Probably not quite what you're thinking of, and perhaps "controversial", but the first name that comes to mind is Jesse Lee Peterson. His stuff is mostly political but his conversation is very wholesome and focused on the transforming power of the Gospel.

Reactions: Like 2


----------



## Reformed Covenanter (Jun 6, 2019)

alexandermsmith said:


> Probably not quite what you're thinking of, and perhaps "controversial", but the first name that comes to mind is Jesse Lee Peterson. His stuff is mostly political but his conversation is very wholesome and focused on the transforming power of the Gospel.



I have heard a couple of his interviews with Stefan Molyneux, which were good. Does he claim to be Reformed?


----------



## alexandermsmith (Jun 6, 2019)

Reformed Covenanter said:


> I have heard a couple of his interviews with Stefan Molyneux, which were good. Does he claim to be Reformed?
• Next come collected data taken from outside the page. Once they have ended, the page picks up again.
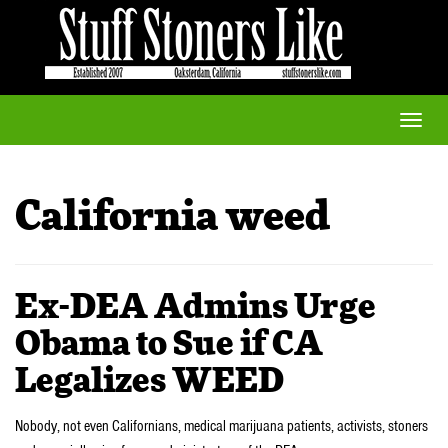
Toggle
naviga
California weed
Ex-DEA Admins Urge
Obama to Sue if CA
Legalizes WEED
Nobody, not even Californians, medical marijuana patients, activists, stoners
I don't believe so, no. Alas.


----------



## Romans678 (Jun 6, 2019)

*Ahem* 

Me 

HA! All jokes aside, take a look at the Statement Against Social Justice online. It's website has a signature list from every signer since its inception. I found it encouraging that a plethora of African churches have signed it too. Be blessed and encouraged brother. The Gospel is the power of God for salvation for every tribe and tongue! Christ's church is alive and well in all corners of the earth!

Reactions: Like 4


----------



## Puritan Sailor (Jun 6, 2019)

Dr. Carl Ellis Jr. is excellent in dealing with racial issues from biblical and historical points of view. 

I've also enjoyed reading some pastoral works by HB Charles Jr. I have not read anything where he deals specifically with racism. But in everything I've read so far, he does well at keeping things biblical. I think he would fall into the broad category of reformed baptist. I have heard some of his conference talks online that do deal with racism and his approach seems more biblical rather than following critical race theory.


----------



## Hamalas (Jun 6, 2019)

Puritan Sailor said:


> Dr. Carl Ellis Jr. is excellent in dealing with racial issues from biblical and historical points of view.
> 
> I've also enjoyed reading some pastoral works by HB Charles Jr. I have not read anything where he deals specifically with racism. But in everything I've read so far, he does well at keeping things biblical. I think he would fall into the broad category of reformed baptist. I have heard some of his conference talks online that do deal with racism and his approach seems more biblical rather than following critical race theory.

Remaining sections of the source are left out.